Por muchas caras que tenga, la depresión nunca deja de ser la misma.

Destruye, acaba, aniquila; y en algunas ocasiones parece construir, aunque no se sabe por cuánto tiempo.

Mayormente, cuando es más peligrosa es cuando adopta diferentes caras y disfraces.

Se viste de confusión, de falsa alegría, de indiferencia, y de muchas otras actitudes, que en ese momento no vienen al caso.

Lo peligroso es que cuando no se pone atención a los falsos llamados de la depresión, ésta puede llegar a ser fatal.

Sin embargo posiblemente es eso lo que busca y desea ¡o lo que desea y busca aquella persona que es víctima de sus tentáculos!

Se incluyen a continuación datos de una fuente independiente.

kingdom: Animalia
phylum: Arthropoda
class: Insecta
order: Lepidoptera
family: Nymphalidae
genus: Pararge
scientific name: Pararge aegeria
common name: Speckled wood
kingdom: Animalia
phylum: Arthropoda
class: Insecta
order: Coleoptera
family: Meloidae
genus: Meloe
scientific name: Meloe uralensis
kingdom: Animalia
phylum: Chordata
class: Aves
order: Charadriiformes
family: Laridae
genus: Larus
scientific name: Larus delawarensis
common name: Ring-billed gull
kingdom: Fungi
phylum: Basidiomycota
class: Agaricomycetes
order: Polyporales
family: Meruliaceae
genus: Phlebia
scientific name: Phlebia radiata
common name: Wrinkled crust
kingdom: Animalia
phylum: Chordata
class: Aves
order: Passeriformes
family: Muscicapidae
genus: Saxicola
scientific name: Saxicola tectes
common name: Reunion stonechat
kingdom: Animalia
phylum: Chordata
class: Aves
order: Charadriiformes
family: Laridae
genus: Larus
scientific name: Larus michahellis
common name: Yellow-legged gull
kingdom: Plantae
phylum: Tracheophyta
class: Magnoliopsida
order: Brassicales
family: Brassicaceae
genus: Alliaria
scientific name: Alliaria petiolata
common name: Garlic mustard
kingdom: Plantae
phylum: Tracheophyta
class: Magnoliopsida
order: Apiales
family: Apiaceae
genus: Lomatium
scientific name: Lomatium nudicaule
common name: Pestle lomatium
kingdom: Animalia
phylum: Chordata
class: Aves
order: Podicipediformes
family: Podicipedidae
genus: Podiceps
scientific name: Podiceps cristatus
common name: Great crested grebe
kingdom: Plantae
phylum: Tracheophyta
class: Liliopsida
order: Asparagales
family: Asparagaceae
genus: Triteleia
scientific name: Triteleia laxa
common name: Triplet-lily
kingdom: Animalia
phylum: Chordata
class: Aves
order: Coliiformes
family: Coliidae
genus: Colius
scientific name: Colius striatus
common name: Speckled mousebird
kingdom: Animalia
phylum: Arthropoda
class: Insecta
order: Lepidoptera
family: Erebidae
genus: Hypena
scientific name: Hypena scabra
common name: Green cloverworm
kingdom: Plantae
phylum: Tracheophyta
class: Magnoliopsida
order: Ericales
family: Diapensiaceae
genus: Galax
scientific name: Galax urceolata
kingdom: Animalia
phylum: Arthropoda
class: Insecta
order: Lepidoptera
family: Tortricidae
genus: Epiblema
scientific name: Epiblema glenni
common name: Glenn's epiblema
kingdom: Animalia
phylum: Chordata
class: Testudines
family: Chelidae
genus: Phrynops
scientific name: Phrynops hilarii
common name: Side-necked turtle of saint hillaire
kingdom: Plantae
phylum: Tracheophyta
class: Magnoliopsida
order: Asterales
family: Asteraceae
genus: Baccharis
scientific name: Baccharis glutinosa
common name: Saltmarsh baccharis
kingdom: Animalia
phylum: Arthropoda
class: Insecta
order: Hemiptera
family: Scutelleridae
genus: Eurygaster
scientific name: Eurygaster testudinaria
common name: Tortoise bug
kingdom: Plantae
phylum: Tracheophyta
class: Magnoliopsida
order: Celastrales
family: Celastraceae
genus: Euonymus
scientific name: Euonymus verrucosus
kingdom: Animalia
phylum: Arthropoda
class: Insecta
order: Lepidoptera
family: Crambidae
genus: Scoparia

Además, la depresión se acentúa fuertemente, cuando se encuentran “cómplices o aliados”, ya que no se suma tal cual, sino que se suma y se multiplica muchas veces.

Es 1993, una ´poca un poco difícil, o más de lo que es ahora, para “VIVIR DEPRISA, AMAR DESPACIO”.

Un parisino (JACQUES), ya un poco maduro, y un joven bretón (ARTHUR), encuentran un punto coincidente en sus vidas gracias, a una situación de trabajo del primero de ellos, que lo lleva a la ciudad del joven.

Jacques ha vivido una vida intensa, y algo complicada; enredado en numerosas relaciones homosexuales pasajeras; con un pequeño hijo llamado Louis, a quien apodan “LOU LOU”, producto de una relación con Isabelle, quien parece ser una mujer “extrañamente comprensiva”.

Arthur es un jovencito, aspirante a cineasta, curioso, inquieto y expectante a un despertar sexual diferente al que ha vivido con su novia.

Casi en el instante en que ambos personajes se conocen, surge un chispazo que los lleva a dejar algunas cosas, además de hacer el amor. Algo que se construye con calma aunque se viva de prisa.

Una historia compleja, desde luego.

Una historia que sorprende, sin duda alguna.

Una historia que explica aquello de “VIVIR DEPRISA, AMAR DESPACIO”.